Passage
-.-.-

Chinese hackers are exploiting a new Linux backdoor to target national governments
A Chinese threat actor was observed targeting multiple governments around the world with a new Linux backdoor, according to new findings from Trend Micro.
As reported by BleepingComputer, the group is called Earth Lusca, and has been active in the first half of the year, targeting government organizations in Southeast Asia, Central Asia, the Balkans, and elsewhere. The organizations were mostly focused on foreign affairs, technology, and telecommunications. Earth Lusca’s goal seems to be espionage.
To compromise their targets’ endpoints, the group used multiple n-day unauthenticated remote code execution flaws, most of which were discovered and addressed between 2019 and 2022. Through these flaws, they’d drop Cobalt Strike beacons, which were later used to deploy a new Linux backdoor called SprySOCKS.
Stealing files and more
SprySOCKS is not brand new, though. Its code is a mix of multiple other malware variants, it was said, including the Trochilus open-source malware for Windows, a backdoor for the same OS called RedLeaves, and Derusbi, which is a Linux malware.
Its key functionalities include system information harvesting, starting an interactive shell using the PTY subsystem, listing network connections, managing SOCKS proxy configurations, as well as the usual capabilities such as uploading and downloading files.
Besides SprySOCKS, the group was seen dropping a Linux ELF injector dubbed “mandibule”, as well. Mandible itself was tweaked and changed, but in a relatively sloppy manner, it seems, as researchers found debug messages and symbols behind, indicating that the developers weren’t really paying attention that much.
SprySOCKS, on the other hand, is in active development, the researchers concluded. So far, they managed to obtain two versions of the backdoor, including v1.1 and v.1.3.6.
The best way to protect against such threats is to make sure all endpoints are patched regularly.

-.-.-

Explore the material
1 - Reproduce the Earth Lusca article from "To compromise their" to "backdoor called SprySOCKS.".
2 - Summarize the Earth Lusca article in two sentences.
You can leave the records aside.

Stored items from a collection:
-.-.-

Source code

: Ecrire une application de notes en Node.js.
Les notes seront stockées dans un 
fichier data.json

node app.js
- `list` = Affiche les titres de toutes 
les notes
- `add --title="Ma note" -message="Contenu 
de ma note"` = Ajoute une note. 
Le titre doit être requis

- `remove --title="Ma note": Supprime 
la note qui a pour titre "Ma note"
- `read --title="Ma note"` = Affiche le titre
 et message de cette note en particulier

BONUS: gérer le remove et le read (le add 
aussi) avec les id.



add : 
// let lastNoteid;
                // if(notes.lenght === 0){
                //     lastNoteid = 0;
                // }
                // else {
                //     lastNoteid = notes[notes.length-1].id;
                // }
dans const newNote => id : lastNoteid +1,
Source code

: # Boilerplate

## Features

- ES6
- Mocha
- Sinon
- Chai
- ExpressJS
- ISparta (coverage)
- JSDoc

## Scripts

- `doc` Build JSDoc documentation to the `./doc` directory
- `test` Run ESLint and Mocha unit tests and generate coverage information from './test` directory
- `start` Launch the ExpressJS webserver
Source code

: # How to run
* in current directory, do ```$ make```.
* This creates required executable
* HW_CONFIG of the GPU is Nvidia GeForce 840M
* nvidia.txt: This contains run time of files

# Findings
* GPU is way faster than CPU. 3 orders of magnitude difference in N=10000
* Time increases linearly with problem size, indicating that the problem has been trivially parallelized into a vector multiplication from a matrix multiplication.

-.-.-

Responses in order
1 -
To compromise their targets’ endpoints, the group used multiple n-day unauthenticated remote code execution flaws, most of which were discovered and addressed between 2019 and 2022. Through these flaws, they’d drop Cobalt Strike beacons, which were later used to deploy a new Linux backdoor called SprySOCKS.

2 - Earth Lusca, a Chinese threat actor, has targeted government organizations in Southeast Asia, Central Asia, the Balkans, and elsewhere, apparently for espionage. Using n-day unauthenticated remote code execution flaws, the group dropped Cobalt Strike beacons that were later used to deploy SprySOCKS, a new Linux backdoor that can harvest system information, start an interactive shell, list network connections, manage SOCKS proxy configurations, and upload and download files.